▶ [THE TASK]
Each record is to be printed exactly as given, down to the last mark.

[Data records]
___
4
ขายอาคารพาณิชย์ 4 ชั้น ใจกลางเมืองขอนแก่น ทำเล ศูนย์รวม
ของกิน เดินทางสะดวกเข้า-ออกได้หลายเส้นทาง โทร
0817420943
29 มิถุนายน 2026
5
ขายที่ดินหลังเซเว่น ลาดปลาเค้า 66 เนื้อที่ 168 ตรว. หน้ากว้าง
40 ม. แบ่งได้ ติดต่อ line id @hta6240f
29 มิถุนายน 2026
___
▶ [OUTPUT]
4
ขายอาคารพาณิชย์ 4 ชั้น ใจกลางเมืองขอนแก่น ทำเล ศูนย์รวม
ของกิน เดินทางสะดวกเข้า-ออกได้หลายเส้นทาง โทร
0817420943
29 มิถุนายน 2026
5
ขายที่ดินหลังเซเว่น ลาดปลาเค้า 66 เนื้อที่ 168 ตรว. หน้ากว้าง
40 ม. แบ่งได้ ติดต่อ line id @hta6240f
29 มิถุนายน 2026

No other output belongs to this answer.